I am trying to implement Viola Jones detector. Because I don´t have enough images or time to train classifiers, I decided to use these OpenCV has.
So far, I was able to load whole haarcascade_frontface_alt.xml
into structures in memory, create Integral Image for fast area sum and create basic algorithm for detector. But it is not working as expected, well, at all.
So, if anyone knows how Viola Jones detector works, and knows how OpenCV uses its structures, please confirm or deny my assumptions:
1, integral image is calculated in float values ranging from 0->1 for white
2, for every feature, you take area within its rectangles, multiply with weight and sum with all rectangles
3, if the sum is > threshold, left_val is summed further, if not right_val is used
4, is sum for all classifiers in stage is > than stage_threshold, it might be face, so continue with next stage, if not, break
5, repeat for all stages, detection windows and scales...
So far I am getting all kinds of detected areas, except those containing faces...
Please, if my assumptions of openCV cascade usage are wrong, help.

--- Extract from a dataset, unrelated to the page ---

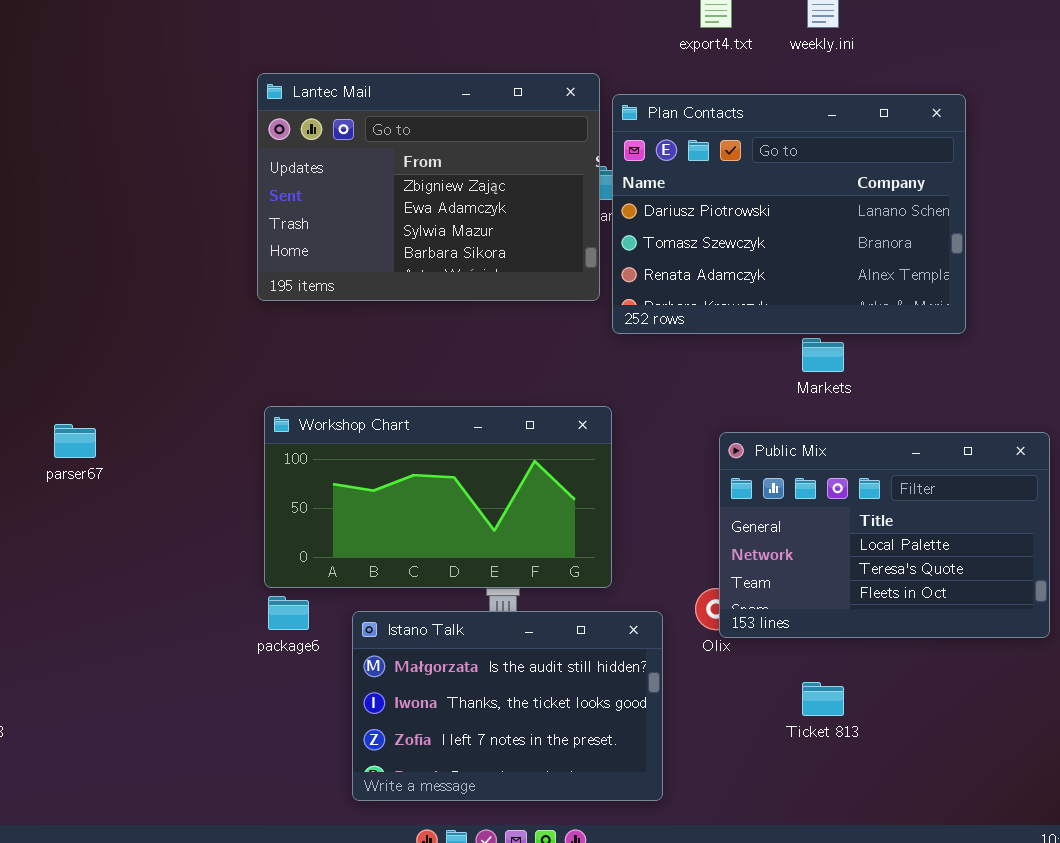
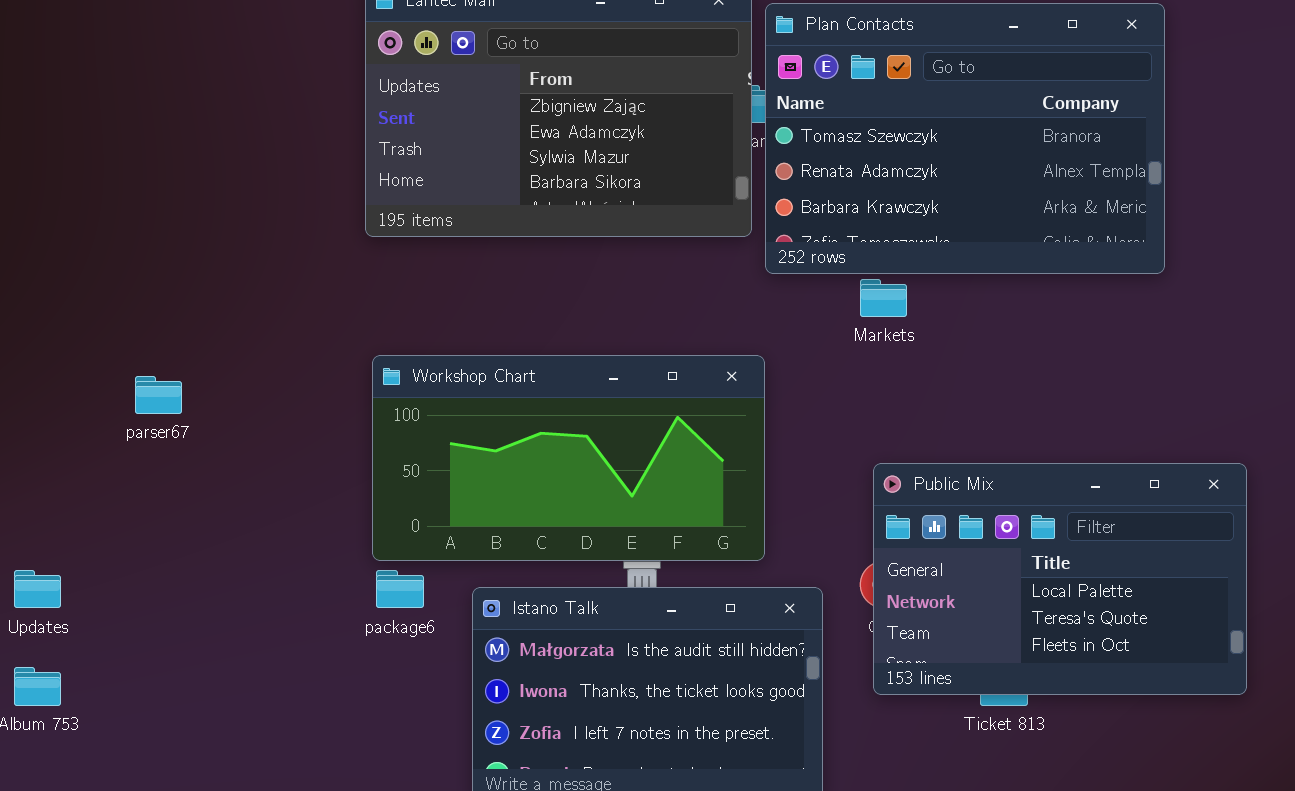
Plan Contacts: [612,94,966,334] -> [765,3,1165,274], scrolled down 1 row
Markets: [802,338,844,372] -> [860,279,907,317], moved
Public Mix: [719,432,1050,638] -> [873,463,1247,695], moved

Thanks.
Whether you use float or int as datatype for the integral image does not matter as long as it allows you to store values big enough to prevent arithmetic overflow. The values do not have to be normalized. Normalization is done later, during evaluation of the classifier (see 3).
Yes
if sum * inverse_area < threshold * standard_deviation, left_val is summed further, ... (see below).
Yes
Yes
I recommend you to look at high-level OpenCV ports such as JViolaJones written in Java or js-objectdetect for stump-based cascades, especially computeSat()
and detectSingleScale()
and Haar.js for non-stump based cascades both written in JavaScript to get a better understanding of the algorithm. The optimized OpenCV C/C++-code is somewhat difficult to read.